Pandemi hepimizi sarstı. Çocuklarımız için ise farklı sarsıntılar yarattı. Küçük kalpler belki de zamanından çok önce korkuyu, kısıtlanmayı, dışa kapanmayı deneyimlemek zorunda kaldı. Virüs adeta korku faktörü olarak imgeledikleri bir objeye dönüştü. Çocuklar ve ergenler arkadaşlarıyla buluşamadılar, dışarıda oynayamadılar, okullarına gidemediler.

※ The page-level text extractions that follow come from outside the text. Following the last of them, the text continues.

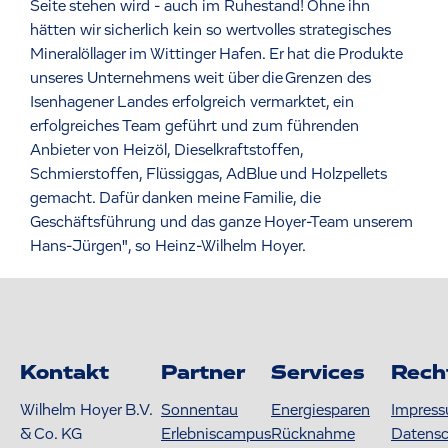
Seite stehen wird - auch im Ruhestand! Ohne ihn
hätten wir sicherlich kein so wertvolles strategisches
Mineralöllager im Wittinger Hafen. Er hat die Produkte
unseres Unternehmens weit über die Grenzen des
Isenhagener Landes erfolgreich vermarktet, ein
erfolgreiches Team geführt und zum führenden
Anbieter von Heizöl, Dieselkraftstoffen,
Schmierstoffen, Flüssiggas, AdBlue und Holzpellets
gemacht. Dafür danken meine Familie, die
Geschäftsführung und das ganze Hoyer-Team unserem
Hans-Jürgen", so Heinz-Wilhelm Hoyer.
Kontakt
Partner
Services
Rech
Wilhelm Hoyer B.V.
Sonnentau
Energiesparen
Impres
& Co. KG
Erlebniscampus
Rücknahme
Datens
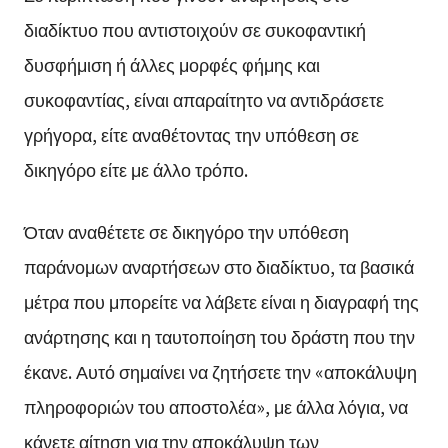
διαδίκτυο που αντιστοιχούν σε συκοφαντική
δυσφήμιση ή άλλες μορφές φήμης και
συκοφαντίας, είναι απαραίτητο να αντιδράσετε
γρήγορα, είτε αναθέτοντας την υπόθεση σε
δικηγόρο είτε με άλλο τρόπο.
Όταν αναθέτετε σε δικηγόρο την υπόθεση
παράνομων αναρτήσεων στο διαδίκτυο, τα βασικά
μέτρα που μπορείτε να λάβετε είναι η διαγραφή της
ανάρτησης και η ταυτοποίηση του δράστη που την
έκανε. Αυτό σημαίνει να ζητήσετε την «αποκάλυψη
πληροφοριών του αποστολέα», με άλλα λόγια, να
κάνετε αίτηση για την αποκάλυψη των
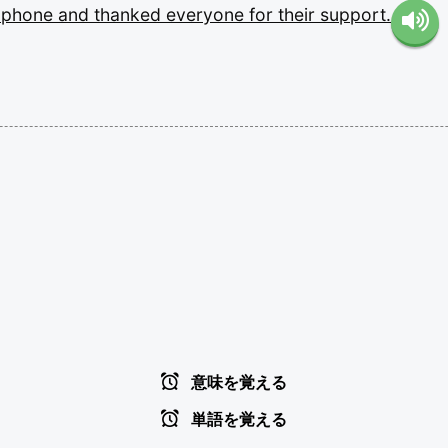
ophone
and
thanked
everyone
for
their
support.
意味を覚える
単語を覚える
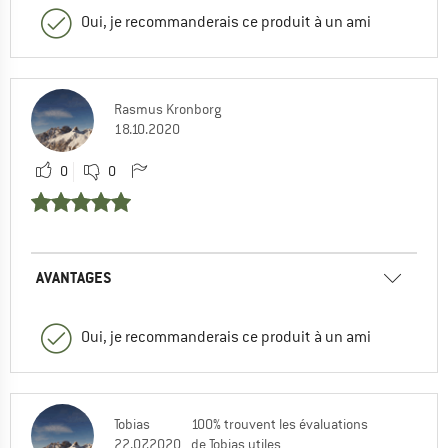
Oui, je recommanderais ce produit à un ami
Rasmus Kronborg
18.10.2020
0
0
AVANTAGES
Oui, je recommanderais ce produit à un ami
Tobias
100% trouvent les évaluations
22.07.2020
de Tobias utiles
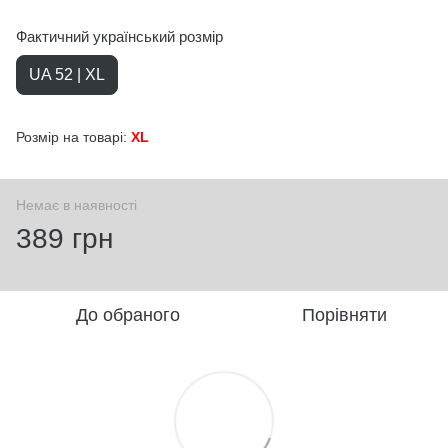
Фактичний український розмір
UA 52 | XL
Розмір на товарі:
XL
Немає в наявності
389 грн
До обраного
Порівняти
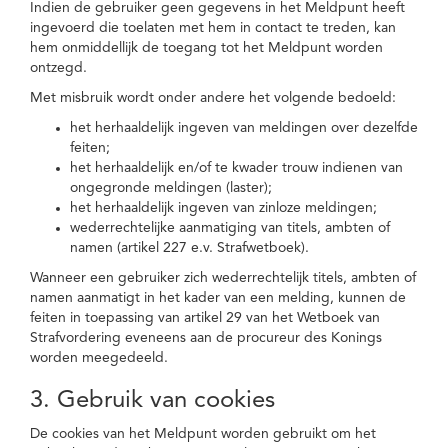
Indien de gebruiker geen gegevens in het Meldpunt heeft
ingevoerd die toelaten met hem in contact te treden, kan
hem onmiddellijk de toegang tot het Meldpunt worden
ontzegd.
Met misbruik wordt onder andere het volgende bedoeld:
het herhaaldelijk ingeven van meldingen over dezelfde
feiten;
het herhaaldelijk en/of te kwader trouw indienen van
ongegronde meldingen (laster);
het herhaaldelijk ingeven van zinloze meldingen;
wederrechtelijke aanmatiging van titels, ambten of
namen (artikel 227 e.v. Strafwetboek).
Wanneer een gebruiker zich wederrechtelijk titels, ambten of
namen aanmatigt in het kader van een melding, kunnen de
feiten in toepassing van artikel 29 van het Wetboek van
Strafvordering eveneens aan de procureur des Konings
worden meegedeeld.
3. Gebruik van cookies
De cookies van het Meldpunt worden gebruikt om het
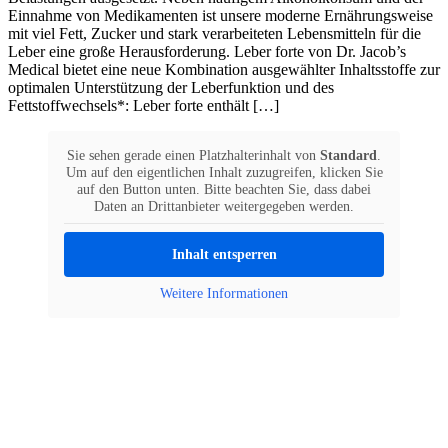
Einnahme von Medikamenten ist unsere moderne Ernährungsweise
mit viel Fett, Zucker und stark verarbeiteten Lebensmitteln für die
Leber eine große Herausforderung. Leber forte von Dr. Jacob’s
Medical bietet eine neue Kombination ausgewählter Inhaltsstoffe zur
optimalen Unterstützung der Leberfunktion und des
Fettstoffwechsels*: Leber forte enthält […]
Sie sehen gerade einen Platzhalterinhalt von
Standard
.
Um auf den eigentlichen Inhalt zuzugreifen, klicken Sie
auf den Button unten. Bitte beachten Sie, dass dabei
Daten an Drittanbieter weitergegeben werden.
Inhalt entsperren
Weitere Informationen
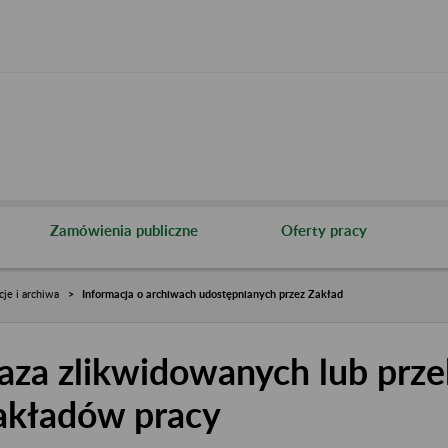
Zamówienia publiczne
Oferty pracy
cje i archiwa
Informacja o archiwach udostępnianych przez Zakład
aza zlikwidowanych lub prze
akładów pracy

Ve zihinlerinde bunların tek sorumlusu bu ‘kötü virüs’tü. Tüm bu zorluklara karşın bu küçük kalplerin büyük bir avantajı var. Sınırsız bir hayal gücü ve imgeleme becerisine sahipler. Yetişkinlerin büyük hata yaparak önünü kapattığı bu hayal gücü, doğru kullanıldığında çocukların en olumlu silahı. Çocuklar, çok erken yaşta tanıştıkları bu duygularla hayal güçleri ve meditasyon sayesinde baş edebilirler.
Ben çocuklarla çalışırken birçoğuna önce virüsü nasıl imgeliyorlarsa öyle çizdirdim. Yani önce ‘kötü virüs’ün resmini yaptılar. Sonra meditasyon ve imgeleme yoluyla ‘dost ve komik virüs’ çalışmaları yaptık. Ve virüsün resmini yaptılar. Şahane güzellikte ve çok komik resimler ortaya çıktı. Böylece zihinlerinde korkuyla yarattıkları ‘kötü virüs’ü, zengin imgeleme güçleriyle ve meditasyonu da kullanarak ‘komik ve dost bir virüs’e, bir arkadaşa dönüştürdüler. Hepsinde sonuç olumlu oldu. O komik resimleri duvarlarına astılar, o resmi her görüşleri onlara komik bir arkadaşı anımsattı.